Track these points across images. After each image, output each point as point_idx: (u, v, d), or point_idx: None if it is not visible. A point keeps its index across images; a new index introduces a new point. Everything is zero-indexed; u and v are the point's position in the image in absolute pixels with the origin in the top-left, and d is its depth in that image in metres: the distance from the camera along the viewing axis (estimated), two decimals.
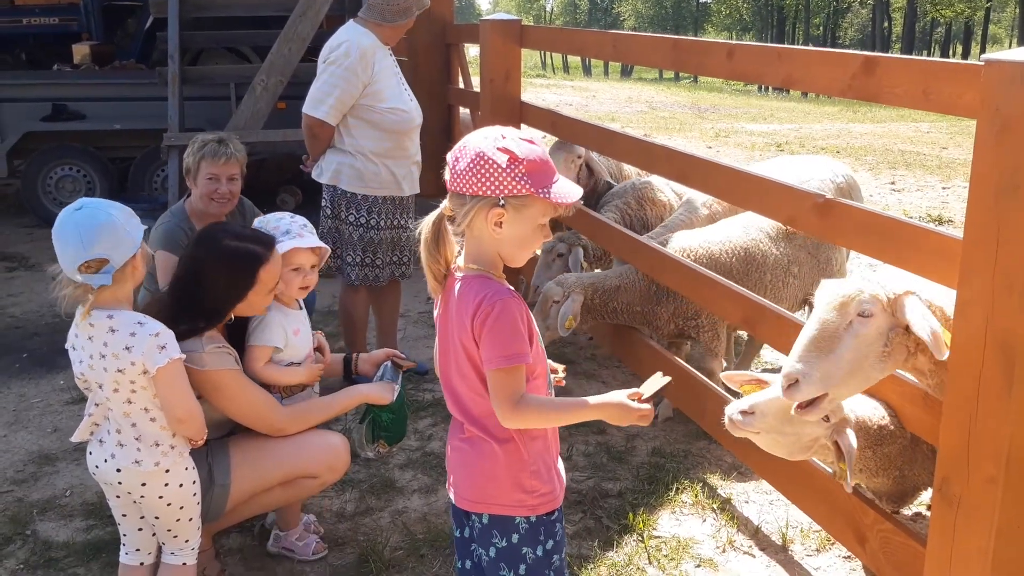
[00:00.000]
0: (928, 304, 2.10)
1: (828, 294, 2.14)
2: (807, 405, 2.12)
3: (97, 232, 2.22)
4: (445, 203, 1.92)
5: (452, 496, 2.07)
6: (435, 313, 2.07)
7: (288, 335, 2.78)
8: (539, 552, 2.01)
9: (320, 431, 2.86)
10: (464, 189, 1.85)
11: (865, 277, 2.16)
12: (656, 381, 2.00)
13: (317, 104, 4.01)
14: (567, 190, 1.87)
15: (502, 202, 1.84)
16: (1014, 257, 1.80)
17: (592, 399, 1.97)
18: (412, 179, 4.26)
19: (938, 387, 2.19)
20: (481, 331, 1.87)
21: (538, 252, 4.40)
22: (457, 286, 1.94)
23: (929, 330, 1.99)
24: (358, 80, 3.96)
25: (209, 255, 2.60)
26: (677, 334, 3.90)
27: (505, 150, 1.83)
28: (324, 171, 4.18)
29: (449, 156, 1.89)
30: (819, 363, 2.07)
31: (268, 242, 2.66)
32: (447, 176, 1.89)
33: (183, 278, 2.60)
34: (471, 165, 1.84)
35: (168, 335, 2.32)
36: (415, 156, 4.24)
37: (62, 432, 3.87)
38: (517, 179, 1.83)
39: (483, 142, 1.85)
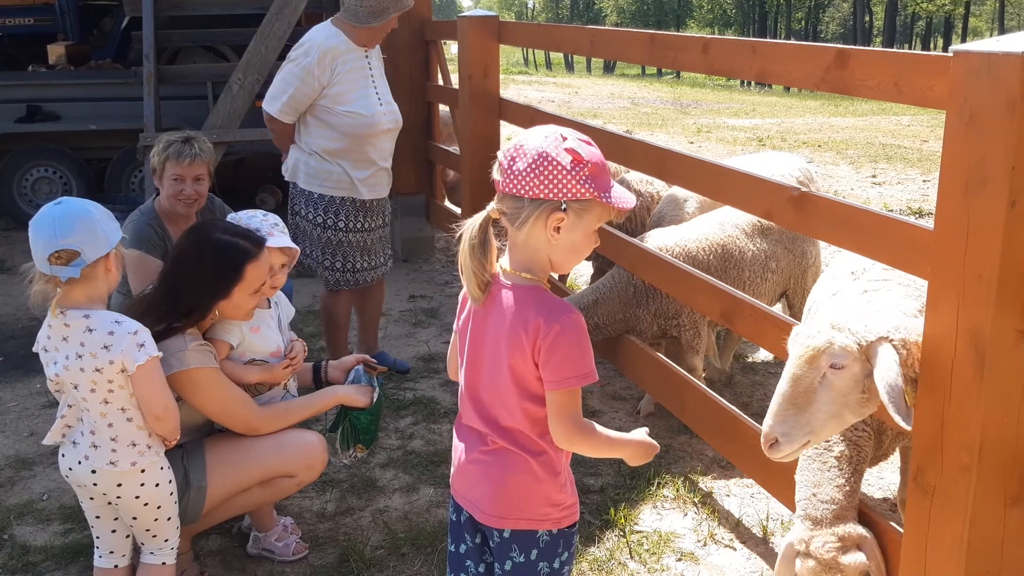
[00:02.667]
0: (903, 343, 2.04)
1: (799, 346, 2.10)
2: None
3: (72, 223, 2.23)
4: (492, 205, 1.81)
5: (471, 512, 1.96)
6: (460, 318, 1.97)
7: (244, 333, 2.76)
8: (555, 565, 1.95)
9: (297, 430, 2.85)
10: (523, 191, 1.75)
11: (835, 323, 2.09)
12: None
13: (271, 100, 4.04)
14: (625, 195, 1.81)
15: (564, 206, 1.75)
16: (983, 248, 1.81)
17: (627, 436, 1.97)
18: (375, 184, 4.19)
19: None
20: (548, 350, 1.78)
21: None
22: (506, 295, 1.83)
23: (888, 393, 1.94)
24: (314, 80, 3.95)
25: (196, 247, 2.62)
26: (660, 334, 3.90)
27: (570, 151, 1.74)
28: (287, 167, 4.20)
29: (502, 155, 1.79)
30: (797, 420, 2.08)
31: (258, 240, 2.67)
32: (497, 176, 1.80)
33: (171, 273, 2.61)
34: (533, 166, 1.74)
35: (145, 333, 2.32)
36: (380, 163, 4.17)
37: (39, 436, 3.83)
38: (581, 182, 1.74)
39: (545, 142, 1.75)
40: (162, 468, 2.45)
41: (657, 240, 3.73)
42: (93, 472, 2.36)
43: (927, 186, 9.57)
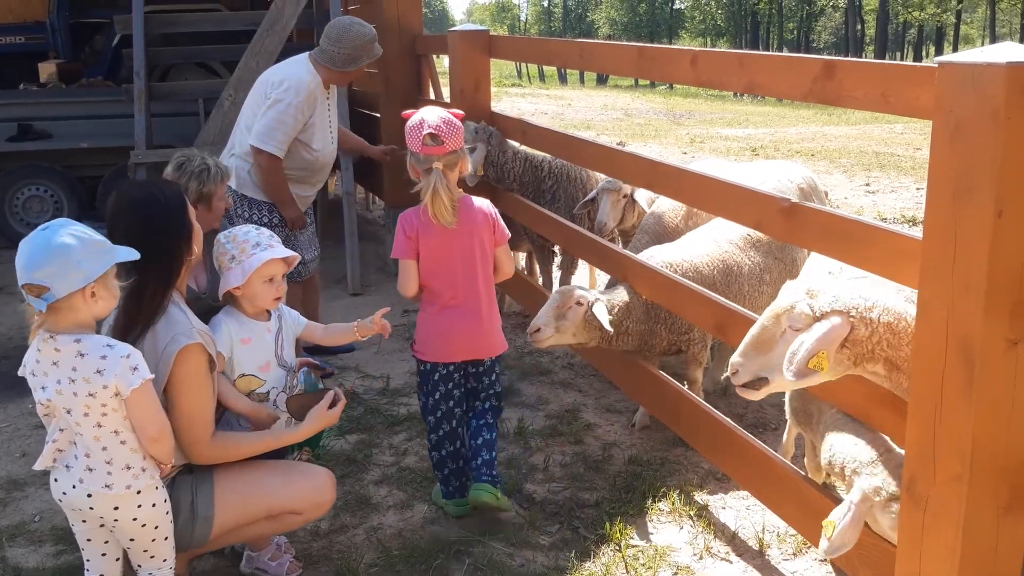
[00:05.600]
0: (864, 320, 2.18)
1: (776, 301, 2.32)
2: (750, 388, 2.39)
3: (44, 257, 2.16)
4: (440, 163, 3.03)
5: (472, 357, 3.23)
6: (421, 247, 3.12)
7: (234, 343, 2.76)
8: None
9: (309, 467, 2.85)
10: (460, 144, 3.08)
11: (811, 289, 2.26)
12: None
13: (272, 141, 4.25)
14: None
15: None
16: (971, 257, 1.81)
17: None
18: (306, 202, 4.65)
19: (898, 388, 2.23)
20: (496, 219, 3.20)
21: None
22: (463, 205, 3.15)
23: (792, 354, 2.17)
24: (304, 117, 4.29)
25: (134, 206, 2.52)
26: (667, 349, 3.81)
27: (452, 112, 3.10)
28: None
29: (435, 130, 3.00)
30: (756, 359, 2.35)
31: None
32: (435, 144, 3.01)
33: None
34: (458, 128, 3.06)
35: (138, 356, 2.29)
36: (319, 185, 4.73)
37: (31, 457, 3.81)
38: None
···
[Task goal]
Produce a word-for-word copy of everything above from the line holding "1: (828, 294, 2.14)" down to the line holding "22: (457, 286, 1.94)", with both of those lines kept.

[Solution to this task]
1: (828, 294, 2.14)
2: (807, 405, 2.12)
3: (97, 232, 2.22)
4: (445, 203, 1.92)
5: (452, 496, 2.07)
6: (435, 313, 2.07)
7: (288, 335, 2.78)
8: (539, 552, 2.01)
9: (320, 431, 2.86)
10: (464, 189, 1.85)
11: (865, 277, 2.16)
12: (656, 381, 2.00)
13: (317, 104, 4.01)
14: (567, 190, 1.87)
15: (502, 202, 1.84)
16: (1014, 257, 1.80)
17: (592, 399, 1.97)
18: (412, 179, 4.26)
19: (938, 387, 2.19)
20: (481, 331, 1.87)
21: (538, 252, 4.40)
22: (457, 286, 1.94)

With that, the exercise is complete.